Nvidia CEO Jensen Huang had high praise for Ilya Sutskever, the OpenAI cofounder who left his company after a chaotic attempt to oust its chief executive, Sam Altman.

During a commencement speech on June 14 at the California Institute of Technology, the Nvidia cofounder name-dropped Sutskever and two other renowned computer scientists for their pioneering work on a convolutional neural network (CNN) called AlexNet, which is a program that can conduct image recognition.

The CNN relied on Nvidia’s graphics processing units or GPUs — the very chips that turned the tech company into a multi-trillion dollar company amid the AI boom — to successfully recognize more than a million high-resolution images in 2012, according to the research paper on AlexNet. The model was designed by Alex Krizhevksy, Geoffrey E. Hinton, and Sutskever.

“Geoff Hinton, Alex Krizhevsky, and Ilya Sutskever used Nvidia CUDA GPUs to train AlexNet and shocked the computer vision community by winning the 2012 ImageNet challenge,” Jensen said, referring to the challenge, in which teams of researchers compete to see which one of their programs can most accurately recognize images. “This was the big moment, the big bang of deep learning. A pivotal moment that marked the beginning of AI revolution.”

A 2017 article from Quartz attributed the 2012 competition as the “single event” that sparked the artificial intelligence boom as AlexNet swept its competitors.

“Well, I endorse his comment, that’s all I can say :)” Krizhevsky said in a brief email to Business Insider.

_What needs to be done:_ Write the next paragraphs of the article on Jensen Huang's praise for Ilya Sutskever and AlexNet, starting after Krizhevsky's emailed reply to Business Insider.

_Collected material:_

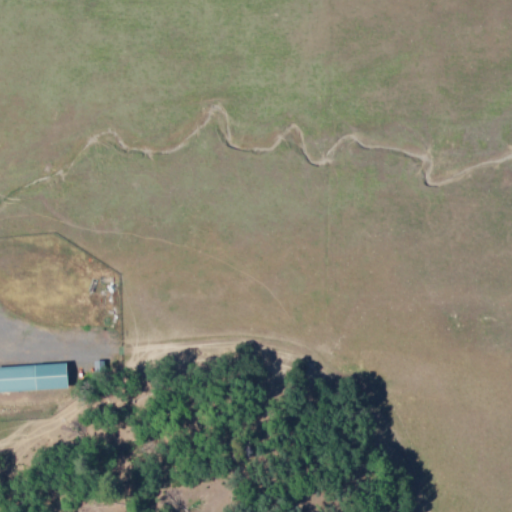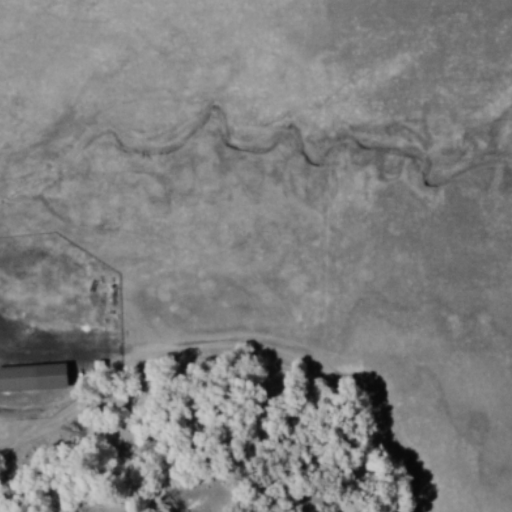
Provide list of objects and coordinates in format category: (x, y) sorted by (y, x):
building: (33, 377)
building: (34, 377)
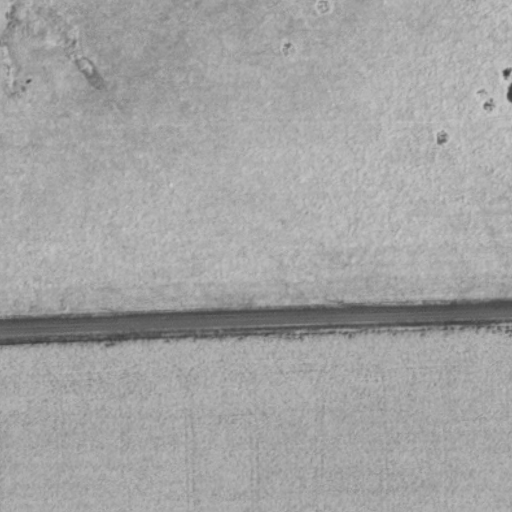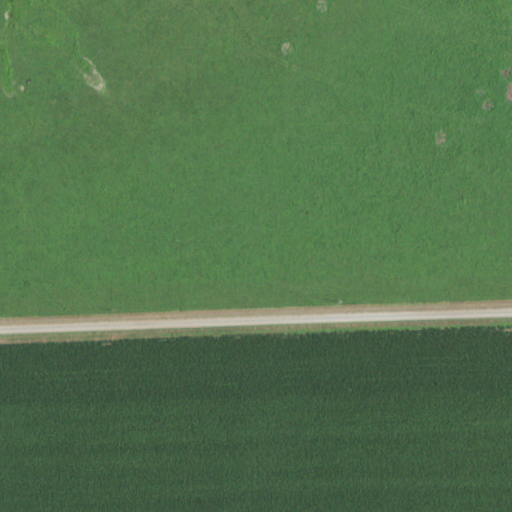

_Expected output:_
Sutskever and Hinton did not immediately respond to a request for comment sent outside business hours.

Three years after AlexNet, Sutskever started OpenAI with Altman, Elon Musk, and a team of researchers.

His tenure as OpenAI’s chief scientist ended in May, six months after he and the company’s board members pushed to oust Altman in November.

Business Insider reported that his role in the chaotic attempt to remove Altman clouded his future at OpenAI. Sutskever later said he regretted his decision to support Altman’s dismissal.

In June, a month after he announced that he would leave the company he cofounded, Sutskever said he was starting a new artificial intelligence venture: Super Safeintelligence Inc., a research lab.

The lab stated in a release that Super Safeintelligence Inc. has “one goal and one product: a safe superintelligence.”

A spokesperson for Super Safeintelligence did not immediately respond to a request for comment sent outside business hours.